* Record set
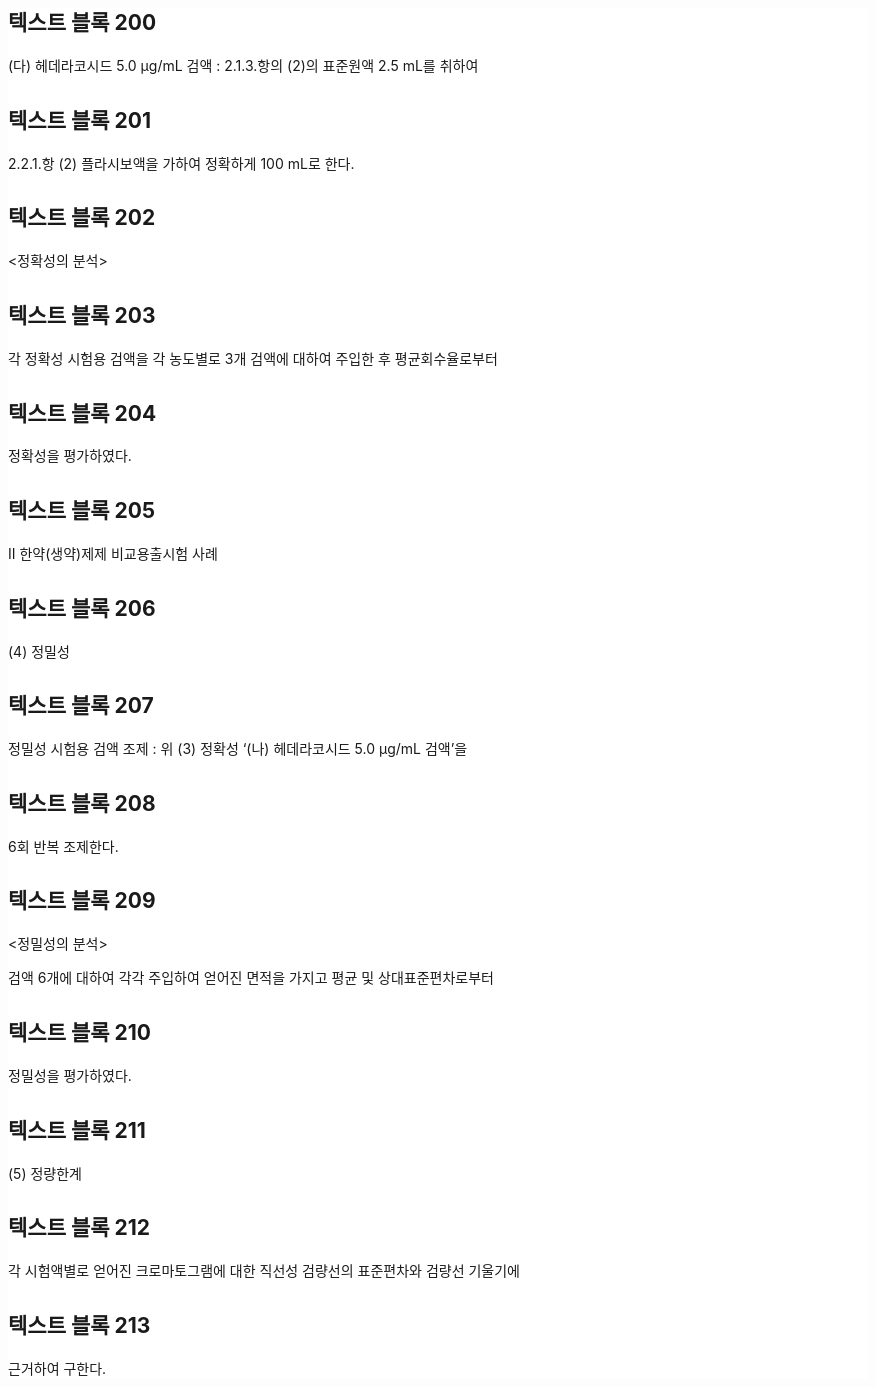 ## 텍스트 블록 200
(다) 헤데라코시드 5.0 μg/mL 검액 : 2.1.3.항의 (2)의 표준원액 2.5 mL를 취하여

## 텍스트 블록 201
2.2.1.항 (2) 플라시보액을 가하여 정확하게 100 mL로 한다.

## 텍스트 블록 202
<정확성의 분석>

## 텍스트 블록 203
각 정확성 시험용 검액을 각 농도별로 3개 검액에 대하여 주입한 후 평균회수율로부터

## 텍스트 블록 204
정확성을 평가하였다.

## 텍스트 블록 205
Ⅱ 한약(생약)제제 비교용출시험 사례

## 텍스트 블록 206
(4) 정밀성

## 텍스트 블록 207
정밀성 시험용 검액 조제 : 위 (3) 정확성 ‘(나) 헤데라코시드 5.0 μg/mL 검액’을

## 텍스트 블록 208
6회 반복 조제한다.

## 텍스트 블록 209
<정밀성의 분석>

검액 6개에 대하여 각각 주입하여 얻어진 면적을 가지고 평균 및 상대표준편차로부터

## 텍스트 블록 210
정밀성을 평가하였다.

## 텍스트 블록 211
(5) 정량한계

## 텍스트 블록 212
각 시험액별로 얻어진 크로마토그램에 대한 직선성 검량선의 표준편차와 검량선 기울기에

## 텍스트 블록 213
근거하여 구한다.
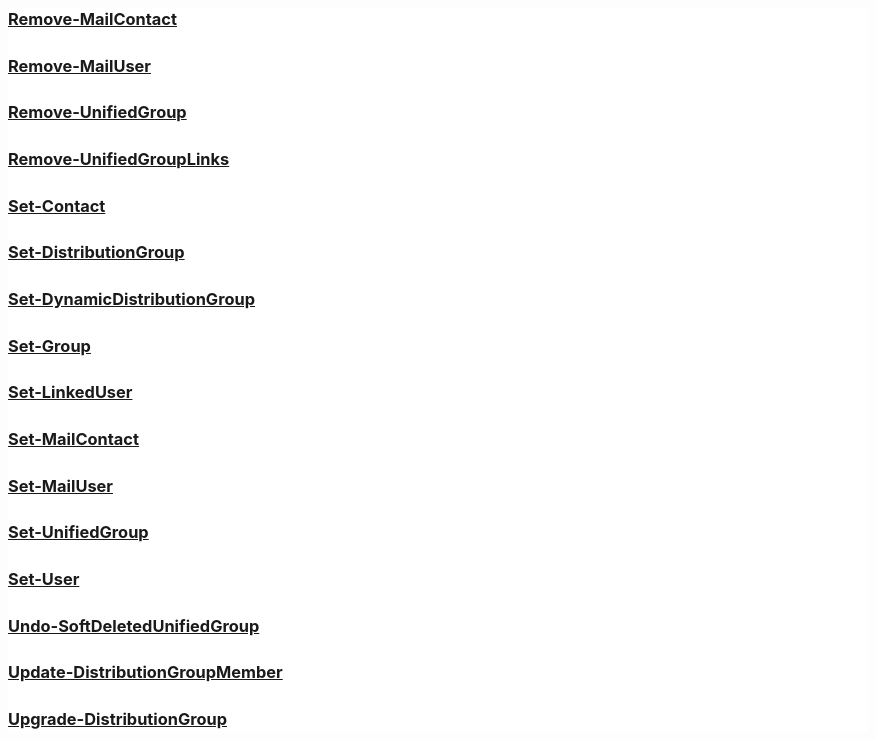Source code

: ### [Remove-MailContact](Remove-MailContact.md)

### [Remove-MailUser](Remove-MailUser.md)

### [Remove-UnifiedGroup](Remove-UnifiedGroup.md)

### [Remove-UnifiedGroupLinks](Remove-UnifiedGroupLinks.md)

### [Set-Contact](Set-Contact.md)

### [Set-DistributionGroup](Set-DistributionGroup.md)

### [Set-DynamicDistributionGroup](Set-DynamicDistributionGroup.md)

### [Set-Group](Set-Group.md)

### [Set-LinkedUser](Set-LinkedUser.md)

### [Set-MailContact](Set-MailContact.md)

### [Set-MailUser](Set-MailUser.md)

### [Set-UnifiedGroup](Set-UnifiedGroup.md)

### [Set-User](Set-User.md)

### [Undo-SoftDeletedUnifiedGroup](Undo-SoftDeletedUnifiedGroup.md)

### [Update-DistributionGroupMember](Update-DistributionGroupMember.md)

### [Upgrade-DistributionGroup](Upgrade-DistributionGroup.md)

* Assignment
Copy every line in the entries above that has the string "MailUser" in it.

* Answer for this exercise
### [Remove-MailUser](Remove-MailUser.md)
### [Set-MailUser](Set-MailUser.md)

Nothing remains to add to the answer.